What you need to do: Repeat, exactly as written, all of the entries, but not their pictures.

○ ○ ○ ○ ○ ○ ○

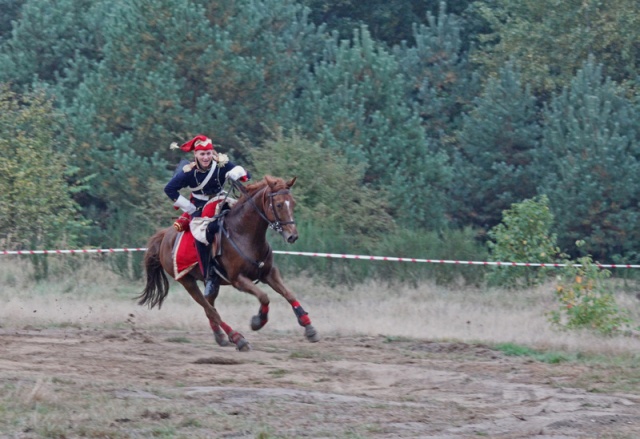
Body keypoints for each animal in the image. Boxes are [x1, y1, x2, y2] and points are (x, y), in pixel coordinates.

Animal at [139, 175, 320, 350]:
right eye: (279, 204)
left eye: (293, 203)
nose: (292, 236)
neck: (243, 234)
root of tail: (165, 236)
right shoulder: (238, 280)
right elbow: (264, 297)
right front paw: (258, 321)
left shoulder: (269, 273)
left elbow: (289, 294)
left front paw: (308, 327)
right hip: (187, 281)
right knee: (210, 310)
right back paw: (238, 338)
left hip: (212, 284)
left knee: (209, 306)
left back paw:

○ ○ ○ ○ ○ ○ ○

Written solution:
Body keypoints for each animal in the image. Boxes are [x1, y1, x2, y2] and points are (x, y), in pixel coordinates.

Animal at [139, 175, 320, 350]:
right eye: (279, 204)
left eye: (293, 203)
nose: (292, 236)
neck: (243, 234)
root of tail: (165, 236)
right shoulder: (238, 280)
right elbow: (264, 297)
right front paw: (258, 321)
left shoulder: (269, 273)
left elbow: (289, 294)
left front paw: (308, 327)
right hip: (187, 281)
right knee: (210, 310)
right back paw: (238, 338)
left hip: (212, 284)
left knee: (209, 306)
left back paw:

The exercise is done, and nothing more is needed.